Japan In-depth / 2017年7月20日 0時35分

日本の小売業界の寡占率は他国と比較して非常に低い。藤島氏は「日本では上位5社の小売店チェーンのシェアは約30パーセント。しかし、欧米では少なくとも約40%、多いところでは70%。オーストラリアは2つのスーパーマーケットしかないので80%」と述べた。

寡占率が高まってくると、「生産者は安く買われ、消費者は高いものを買わされることにもつながりかねない。」と藤島氏は指摘する。一方、寡占率が低いと、小売は卸売市場から「仕入れることができ、非常に有用な利益になる。」一方で、消費者にとっても、お店、品物を選ぶ、「選択の自由」が担保されると共に、安く買うことができる、と述べた。

卸売市場が生産者、消費者双方にとって、重要な役割を果たしている、と藤島氏は強調した。

 

■市場の活性化に必要な事

卸売市場は経営率が低下している。今後、市場の活性化に何が必要か、との質問に対し、まず、現在ネット販売等流通ルートが多様化している点については、「様々な購入先があるのはよいことなので進めていくべきである」と藤島氏は述べた。

そして、経営率低下の原因は「加工品が増えていることである」とした。現在、卸売市場は卸売市場法に基づいて生鮮食品等(「等」とは花き)を扱っており、未だ市場は生鮮品を扱う所という認識で、「加工品を扱うノウハウがない。」という。

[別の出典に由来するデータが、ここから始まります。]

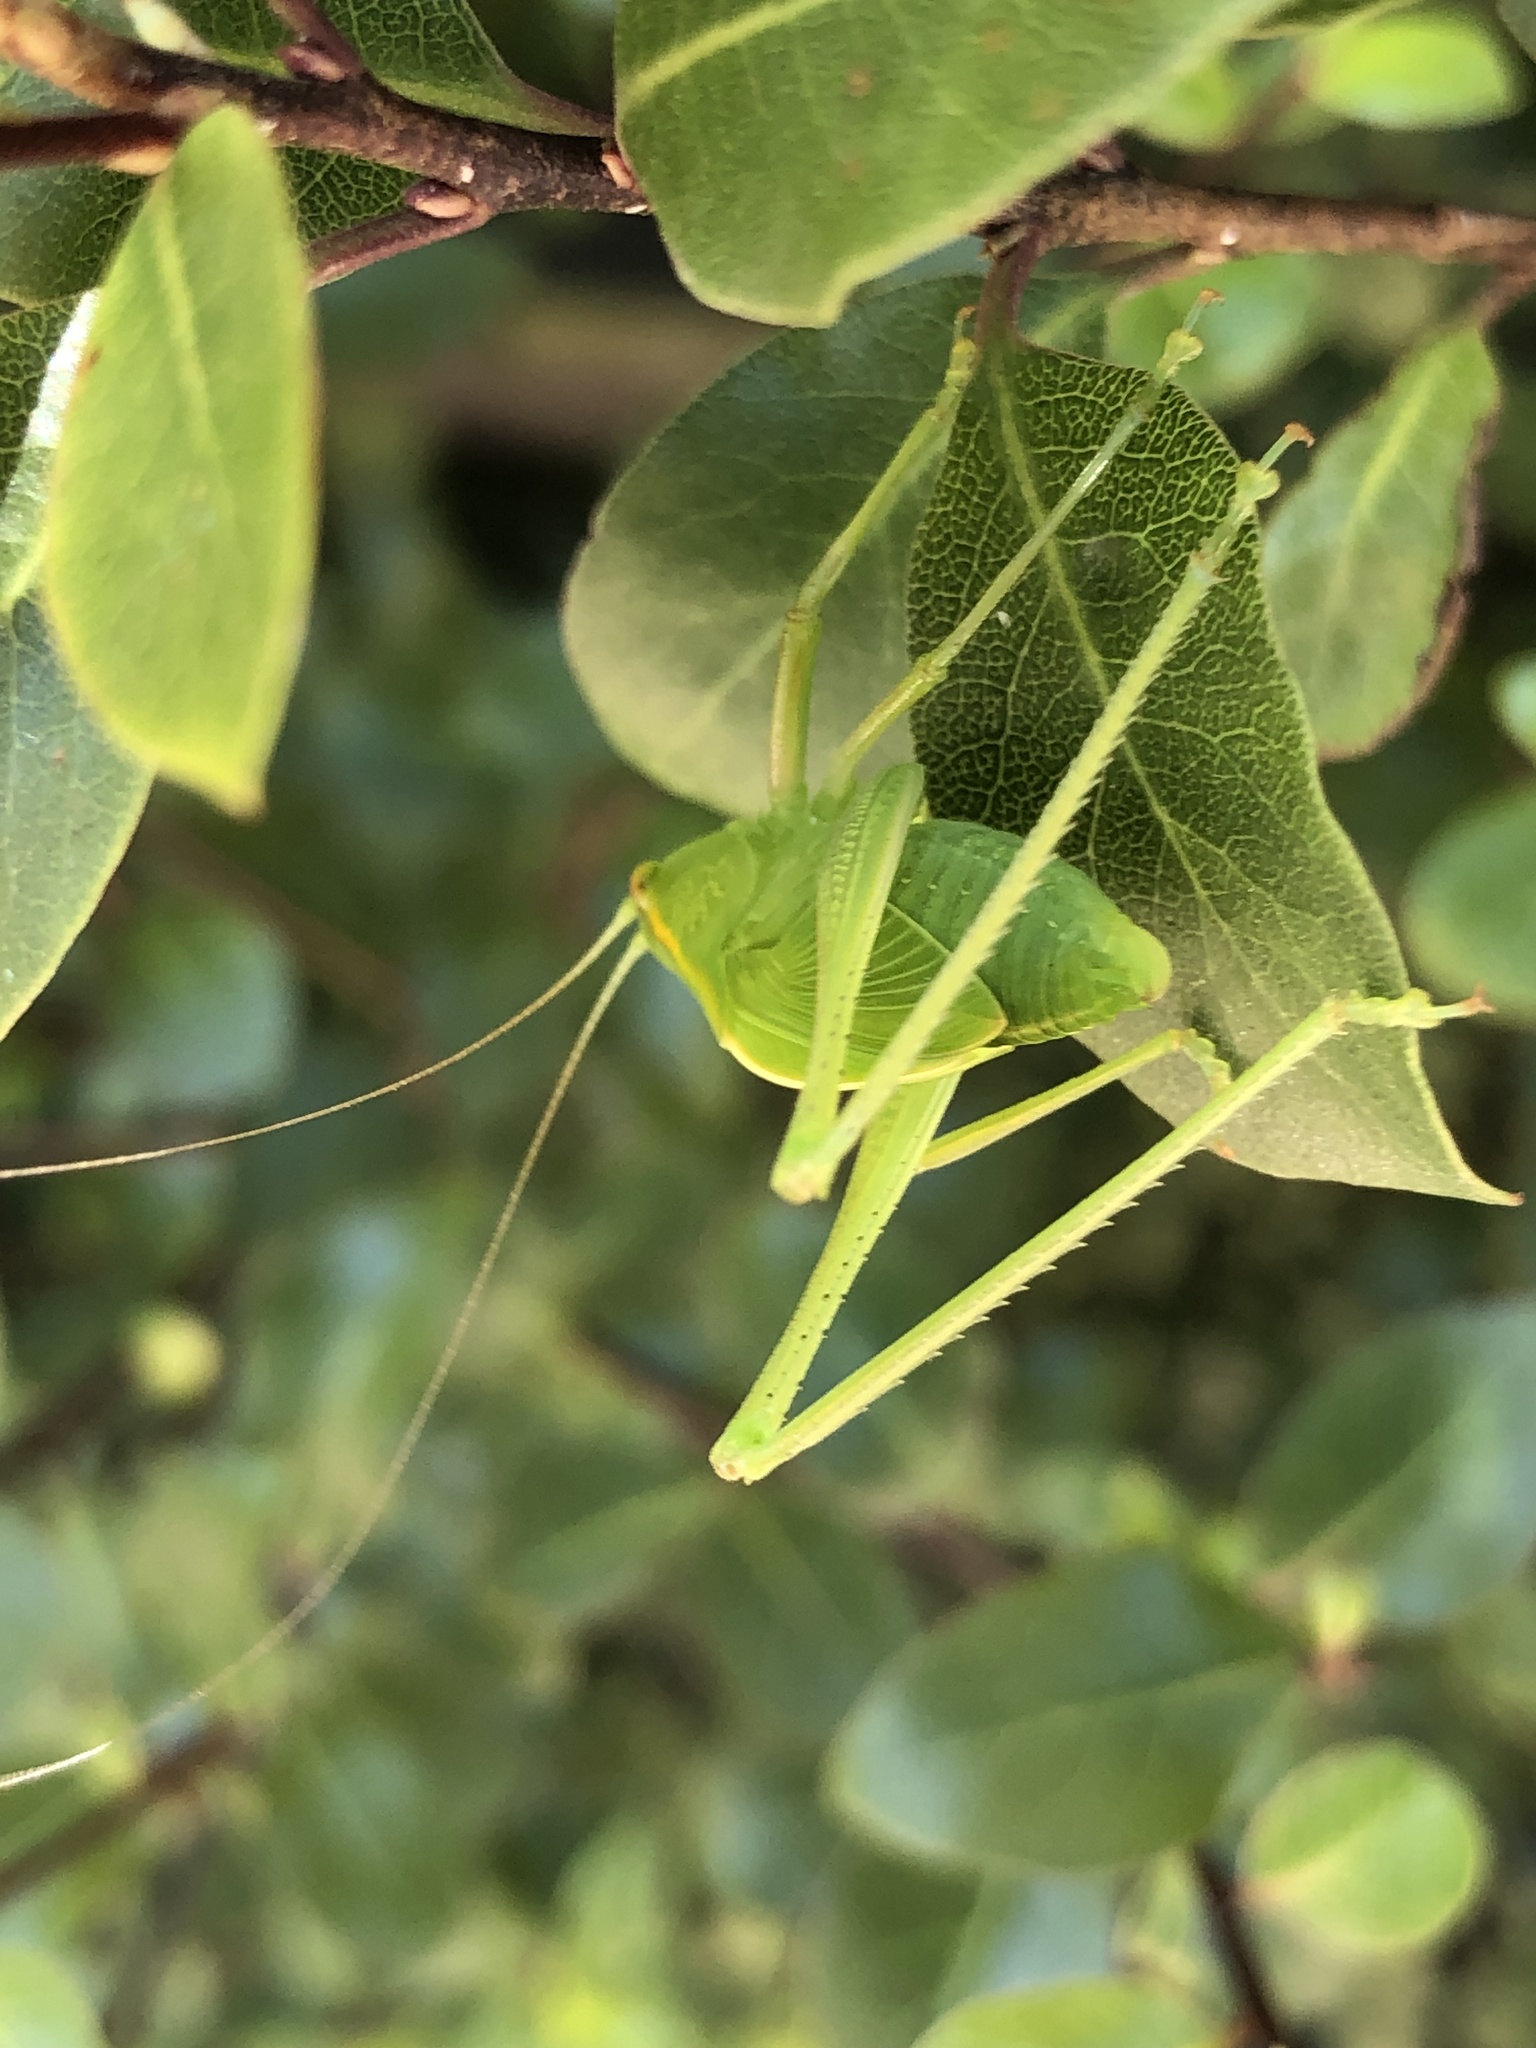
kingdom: Animalia
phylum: Arthropoda
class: Insecta
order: Orthoptera
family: Tettigoniidae
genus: Caedicia
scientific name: Caedicia simplex
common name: Common garden katydid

しかし現状として、加工品が増えているので、「加工品が増えてくればくるほど市場の経営率が低下することになっている」と指摘した。

藤島氏は、加工品が増えている理由の一つに高齢化が挙げられる、という。高齢者は体力の衰えや単身者の増加で、外食や中食(なかしょく:弁当や惣菜等出来合いのものを買ってきて自宅で食べる)を利用するようになるからである。

そして、藤島氏は「中食企業、レストランもチェーン・企業化している。」ことを指摘した。理由として、生ものを調理することは、人件費や残り物を産業廃棄物として出さなければならないこと、また衛生等、様々な問題が発生することを挙げた。その結果、加工品の出回り量が増えているという。

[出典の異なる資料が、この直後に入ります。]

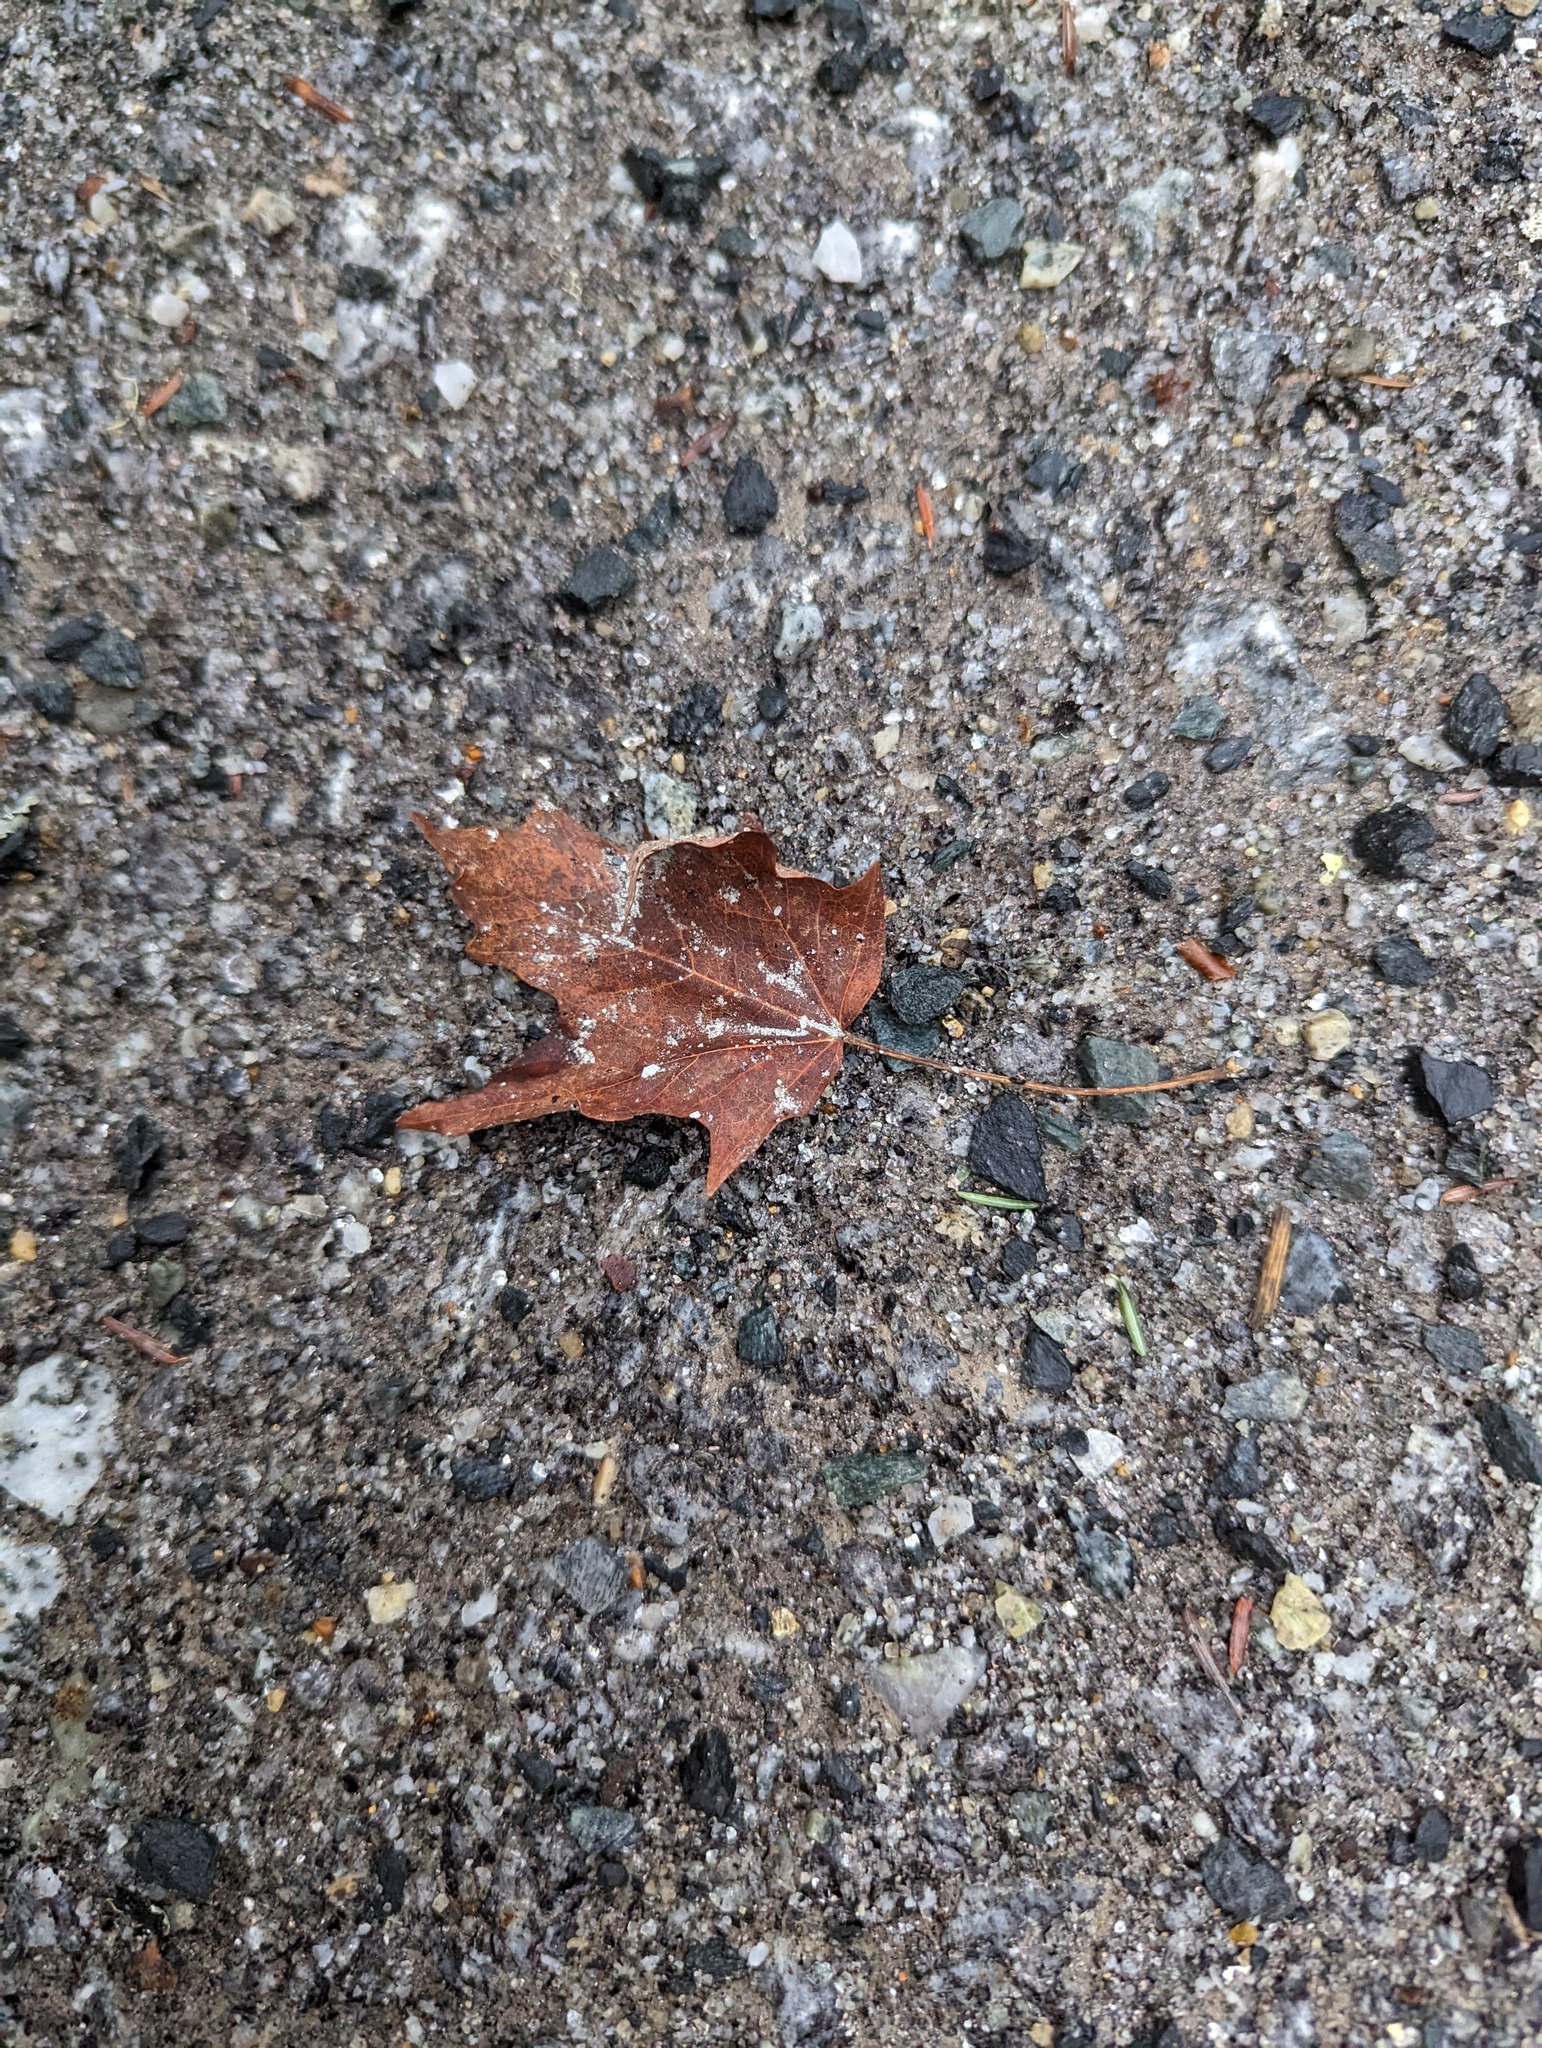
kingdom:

加工品の中では特に「野菜が増えてきていて、ポテトチップス等含め少なくとも(市場に出回る)3割以上が加工品である。さらに、果物はジュースが多いが半分近くが加工品である」。

このように結果として市場の経営率が徐々に下がってきている。市場の活性化には、「(生鮮食品だけでなく)加工品も取り扱えるようにし、また、中食・外食等の業務用に対応できるようにするべきだ。」と強調した。